Longkanker door asbest
De meeste mensen die zich voor de regeling TSB zullen aanmelden omdat ze denken longkanker te hebben gekregen door een beroepsmatige blootstelling aan asbest, bevinden zich waarschijnlijk al in de pensioengerechtigde leeftijd. De bedrijfsarts heeft in deze situaties geen begeleidende rol meer en waarschijnlijk kunnen een arbeidsgeneeskundig dossier of mogelijke blootstellingsgegevens niet meer achterhaald worden. Daarnaast heeft met het oog op de latentietijd, de eerste blootstelling al jaren geleden plaatsgevonden en heeft de eventuele laatst betrokken bedrijfsarts hier geen informatie over. Voor de bedrijfsarts is het van belang om kennis te hebben van asbest gerelateerde ziekten. Blootstelling aan asbest is namelijk één van de meest voorkomende werk gerelateerde oorzaken van longkanker. Geschat wordt dat er in Nederland de komende jaren jaarlijks nog zo’n 600 tot 690 gevallen, mannen en vrouwen samen, van longkanker door asbest zullen zijn [8]. Blootstelling aan asbest vindt sinds het asbestverbod uit 1993 vooral plaats tijdens sloopwerkzaamheden en reparaties van uiteenlopende installaties. Door het asbestverbod is het te verwachten dat het aantal gevallen van longkanker door asbest de komende jaren snel zal afnemen omdat het aantal blootgestelden naar veronderstelling is afgenomen, toch is het binnen deze beroepssectoren nog steeds belangrijk om vanuit een preventief oogpunt aandacht te hebben voor de mogelijke blootstelling aan asbest.

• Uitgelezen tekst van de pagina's
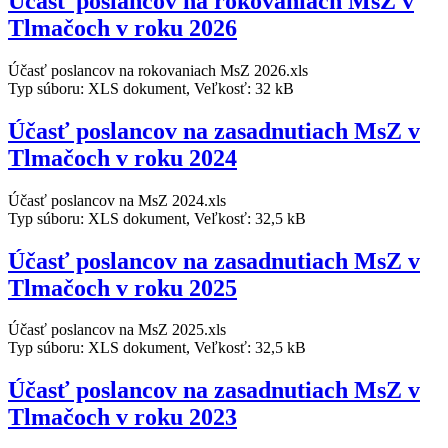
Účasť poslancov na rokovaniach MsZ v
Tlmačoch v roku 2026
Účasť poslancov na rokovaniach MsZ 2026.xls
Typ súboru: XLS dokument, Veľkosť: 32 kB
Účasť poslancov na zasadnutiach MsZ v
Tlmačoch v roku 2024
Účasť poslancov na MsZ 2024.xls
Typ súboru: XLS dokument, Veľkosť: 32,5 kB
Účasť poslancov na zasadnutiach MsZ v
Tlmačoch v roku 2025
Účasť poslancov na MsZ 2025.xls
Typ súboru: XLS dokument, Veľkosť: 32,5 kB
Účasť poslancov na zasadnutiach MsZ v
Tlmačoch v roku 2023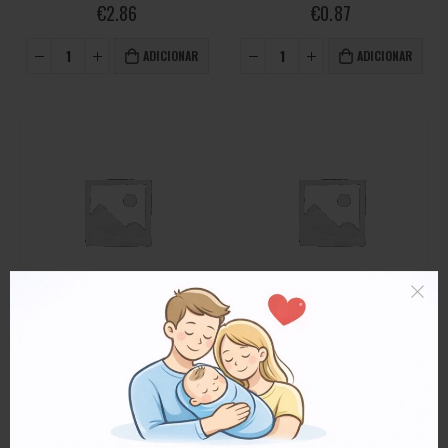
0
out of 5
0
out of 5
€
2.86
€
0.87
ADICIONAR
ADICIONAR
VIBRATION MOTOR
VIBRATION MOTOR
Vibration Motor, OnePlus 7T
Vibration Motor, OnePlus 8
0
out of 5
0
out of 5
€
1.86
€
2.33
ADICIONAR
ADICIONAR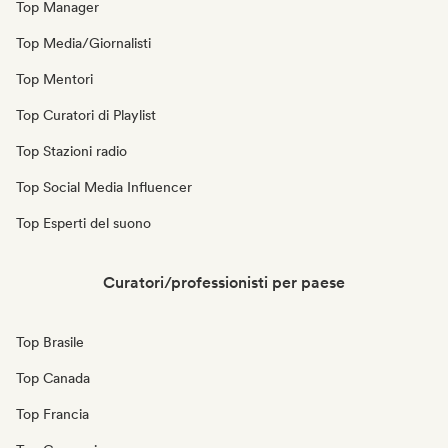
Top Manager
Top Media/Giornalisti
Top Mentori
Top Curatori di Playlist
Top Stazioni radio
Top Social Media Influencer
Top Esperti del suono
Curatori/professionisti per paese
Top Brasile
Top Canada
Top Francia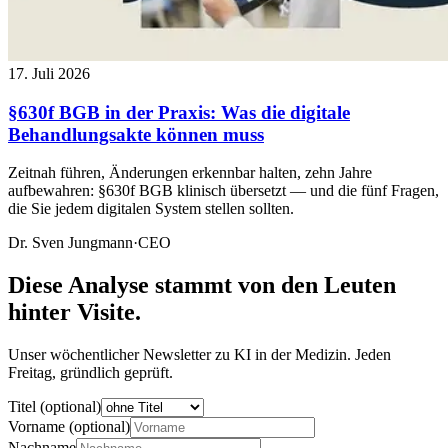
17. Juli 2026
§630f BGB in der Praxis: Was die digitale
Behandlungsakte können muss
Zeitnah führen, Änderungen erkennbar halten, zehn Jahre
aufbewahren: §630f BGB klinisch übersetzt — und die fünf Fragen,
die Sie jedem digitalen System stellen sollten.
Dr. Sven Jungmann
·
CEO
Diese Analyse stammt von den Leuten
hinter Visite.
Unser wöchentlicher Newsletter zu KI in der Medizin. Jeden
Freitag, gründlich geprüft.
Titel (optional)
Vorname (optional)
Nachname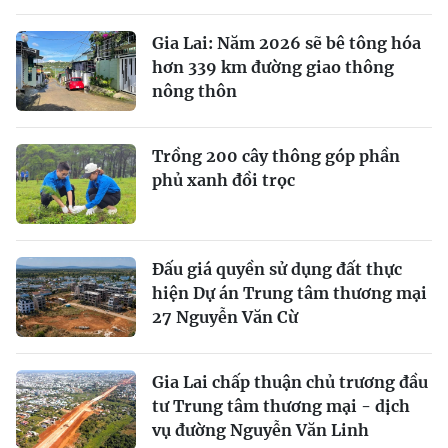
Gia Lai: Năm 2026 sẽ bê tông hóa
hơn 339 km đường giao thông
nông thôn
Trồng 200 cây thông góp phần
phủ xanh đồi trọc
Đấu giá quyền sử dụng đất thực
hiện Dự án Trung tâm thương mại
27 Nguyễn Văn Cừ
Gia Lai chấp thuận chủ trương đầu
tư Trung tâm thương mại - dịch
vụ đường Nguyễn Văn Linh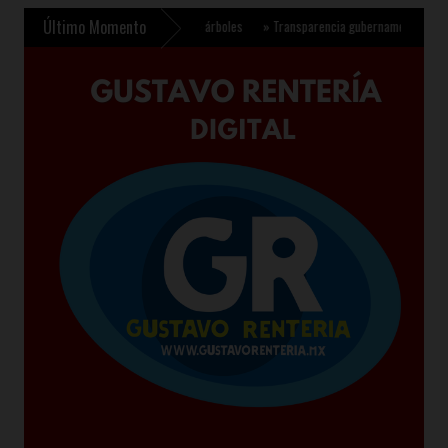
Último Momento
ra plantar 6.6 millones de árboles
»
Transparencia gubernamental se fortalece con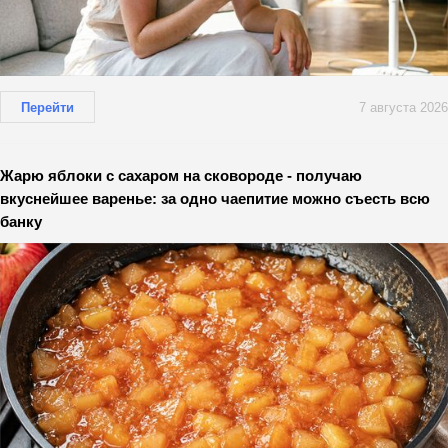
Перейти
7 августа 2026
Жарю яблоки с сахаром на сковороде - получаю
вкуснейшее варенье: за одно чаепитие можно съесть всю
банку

• WAT TE DOEN
Citeer de hele tekst over longkanker door asbest, woord voor woord.

• DE UITWERKING
Longkanker door asbest
De meeste mensen die zich voor de regeling TSB zullen aanmelden omdat ze denken longkanker te hebben gekregen door een beroepsmatige blootstelling aan asbest, bevinden zich waarschijnlijk al in de pensioengerechtigde leeftijd. De bedrijfsarts heeft in deze situaties geen begeleidende rol meer en waarschijnlijk kunnen een arbeidsgeneeskundig dossier of mogelijke blootstellingsgegevens niet meer achterhaald worden. Daarnaast heeft met het oog op de latentietijd, de eerste blootstelling al jaren geleden plaatsgevonden en heeft de eventuele laatst betrokken bedrijfsarts hier geen informatie over. Voor de bedrijfsarts is het van belang om kennis te hebben van asbest gerelateerde ziekten. Blootstelling aan asbest is namelijk één van de meest voorkomende werk gerelateerde oorzaken van longkanker. Geschat wordt dat er in Nederland de komende jaren jaarlijks nog zo’n 600 tot 690 gevallen, mannen en vrouwen samen, van longkanker door asbest zullen zijn [8]. Blootstelling aan asbest vindt sinds het asbestverbod uit 1993 vooral plaats tijdens sloopwerkzaamheden en reparaties van uiteenlopende installaties. Door het asbestverbod is het te verwachten dat het aantal gevallen van longkanker door asbest de komende jaren snel zal afnemen omdat het aantal blootgestelden naar veronderstelling is afgenomen, toch is het binnen deze beroepssectoren nog steeds belangrijk om vanuit een preventief oogpunt aandacht te hebben voor de mogelijke blootstelling aan asbest.